I was at Oxford from 1983-87 too (Keble – ‘not really Oxford’ as one family friend put it) and as a Grammar School boy I have memories of the Bullingdon club and their ilk seared into my amygdala. The main thing that I was conscious was the sense of total entitlement … that the world in general and Oxford in particular revolved around them.

I’ve never been unhappier than I was at Oxford, largely because of the class split that was still totally evident there. The year afterwards, I went to the States and realised that the entire worlds was NOT like Oxford and that in a meritocracy it didn’t actually matter whether you had been a member of the Bullingdon club or not. Those who have not seen their progeny up close tend to think that places like Eton and institutions like Oxford prepare men and women for positions of great power and responsibility. The truth is quite the opposite, and that is the real reason why we should be wary of yet another Old Etonian, or Skull-and-Boneser, jostling for the reins of power.

I’m not so bitter. I’ve known many Etonians who are well-balanced, sane and gifted people. Same with Skull and Bones: they can’t all be at the same level as the president has turned out to be. My own lesson coming to America was to let these resentments die the death they deserve. Of course, immigrating to America was the lazy Brit’s way to avoid the class issue. But it seems that many of those who never left have come to feel the same way.

Quote for the Day

"When it comes to Iraq, I’m sorry, I can’t be specific about my time there. Honestly, I don’t know what I think. I don’t know much about what I did there or if I did any good. I don’t know what to tell people and what’s relevant. It’s a confusing subject for me. I just know there’s a huge part of me that does not want to believe that I spent a year and a half of my life over there for nothing. A lot of soldiers feel the same way. Did my buddies — 3,000 of them — die for nothing?" – Spc. Jacob Cayouette, back from Iraq, and now in Maine.
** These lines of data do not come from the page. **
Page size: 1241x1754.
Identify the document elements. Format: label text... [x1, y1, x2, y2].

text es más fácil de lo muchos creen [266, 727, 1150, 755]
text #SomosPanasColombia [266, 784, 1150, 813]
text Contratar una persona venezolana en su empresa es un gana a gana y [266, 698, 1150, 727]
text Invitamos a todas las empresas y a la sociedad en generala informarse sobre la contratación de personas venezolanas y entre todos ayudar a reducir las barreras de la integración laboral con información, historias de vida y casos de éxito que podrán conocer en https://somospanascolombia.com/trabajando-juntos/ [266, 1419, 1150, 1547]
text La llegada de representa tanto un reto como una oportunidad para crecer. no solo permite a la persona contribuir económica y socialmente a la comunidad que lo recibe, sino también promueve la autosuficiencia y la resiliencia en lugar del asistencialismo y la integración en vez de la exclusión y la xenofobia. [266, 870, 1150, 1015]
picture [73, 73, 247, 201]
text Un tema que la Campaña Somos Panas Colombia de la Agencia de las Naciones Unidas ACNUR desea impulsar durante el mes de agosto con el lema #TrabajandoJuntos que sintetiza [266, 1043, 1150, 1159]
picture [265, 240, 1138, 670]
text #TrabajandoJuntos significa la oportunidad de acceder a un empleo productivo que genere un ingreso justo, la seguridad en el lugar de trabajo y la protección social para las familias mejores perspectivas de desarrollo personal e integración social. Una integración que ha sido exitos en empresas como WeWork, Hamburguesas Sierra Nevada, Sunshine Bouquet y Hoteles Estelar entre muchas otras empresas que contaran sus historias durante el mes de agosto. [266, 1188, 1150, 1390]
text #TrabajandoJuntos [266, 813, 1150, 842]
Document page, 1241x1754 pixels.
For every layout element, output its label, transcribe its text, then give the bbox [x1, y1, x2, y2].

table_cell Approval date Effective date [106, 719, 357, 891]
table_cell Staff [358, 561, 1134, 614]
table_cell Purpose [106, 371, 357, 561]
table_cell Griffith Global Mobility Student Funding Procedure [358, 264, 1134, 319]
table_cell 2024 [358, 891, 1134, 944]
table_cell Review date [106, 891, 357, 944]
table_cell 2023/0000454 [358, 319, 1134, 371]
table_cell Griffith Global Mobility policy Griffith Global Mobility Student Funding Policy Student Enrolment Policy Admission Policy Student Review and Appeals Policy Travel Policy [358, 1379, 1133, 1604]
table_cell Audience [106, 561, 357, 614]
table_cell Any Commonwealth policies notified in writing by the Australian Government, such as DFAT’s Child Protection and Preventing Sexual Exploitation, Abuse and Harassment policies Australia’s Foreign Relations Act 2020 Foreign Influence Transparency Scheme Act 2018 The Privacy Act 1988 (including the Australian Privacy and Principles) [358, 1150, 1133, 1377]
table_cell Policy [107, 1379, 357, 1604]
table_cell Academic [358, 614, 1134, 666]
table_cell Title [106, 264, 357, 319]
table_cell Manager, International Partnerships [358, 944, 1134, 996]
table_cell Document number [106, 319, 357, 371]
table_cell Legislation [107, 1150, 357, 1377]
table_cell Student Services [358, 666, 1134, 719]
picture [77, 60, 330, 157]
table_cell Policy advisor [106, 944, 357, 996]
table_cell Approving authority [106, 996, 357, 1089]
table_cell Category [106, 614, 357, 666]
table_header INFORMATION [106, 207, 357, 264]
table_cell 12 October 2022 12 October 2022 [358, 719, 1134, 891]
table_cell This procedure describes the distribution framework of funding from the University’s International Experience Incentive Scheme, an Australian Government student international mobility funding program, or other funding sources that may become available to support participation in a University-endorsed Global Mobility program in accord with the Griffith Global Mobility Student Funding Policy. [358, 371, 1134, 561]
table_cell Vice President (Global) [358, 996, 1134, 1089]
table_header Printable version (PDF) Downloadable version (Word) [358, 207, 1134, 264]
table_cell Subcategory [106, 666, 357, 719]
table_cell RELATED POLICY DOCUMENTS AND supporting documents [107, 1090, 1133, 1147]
I Have No Time For Gay Lobby Groups

For the same reasons Dan Savage does. He makes a point I have made many times before and explain at length in Virtually Normal. It’s worth repeating. I don’t give a damn if someone hates me for being gay. I’m fine with it. If you’re not, I’m fine with that too. Just leave me alone, and we’ll get along just fine.  Now, when the government officially discriminates against gays, it’s another thing entirely. The government should treat its citizens equally, period. But the rest of you? As you please. I’d much rather live in a free country where people are free to be bigots than a p.c. country where everyone is legally required to be nice. Hate is a permanent human condition. Trying to ban it is folly. What the gay rights movement should be about is simple public civil equality. Period. Let us marry, serve in the military and then spew whatever bile you want. Deal?

The Poison of Rove

A reader sums up my feelings:

I’m beginning to see the Bush/Gonzales intransigence in the face of overwhelming evidence against the use of "coercive interrogation techniques" (let’s just call it torture) as just one more incarnation of the Rovian hierarchy of politics-trumps-policy. How else can you explain it? At this late stage in the game, they’re still desperate to convince anyone who’ll listen that the Bush team will protect America "by any means necessary". It doesn’t matter if those means are contradictory, ineffective, un-American or downright inhuman. They’re banking on the American people’s continuing detachment from and ignorance of reality concerning interrogation and the consequent and pervasive fear this reinforces.

Pitting this fear against such a widespread anti-torture consensus among those that actually do the hard work smacks of the most despicable and cynical politics we’ve come to expect from Rove. I’m becoming more and more infuriated everyday when I think of how his opportunism has come to define this entire political era. Whenever I’ve had to give a reason as to why I never have and never will trust George W Bush, the Rove name alone has sufficed.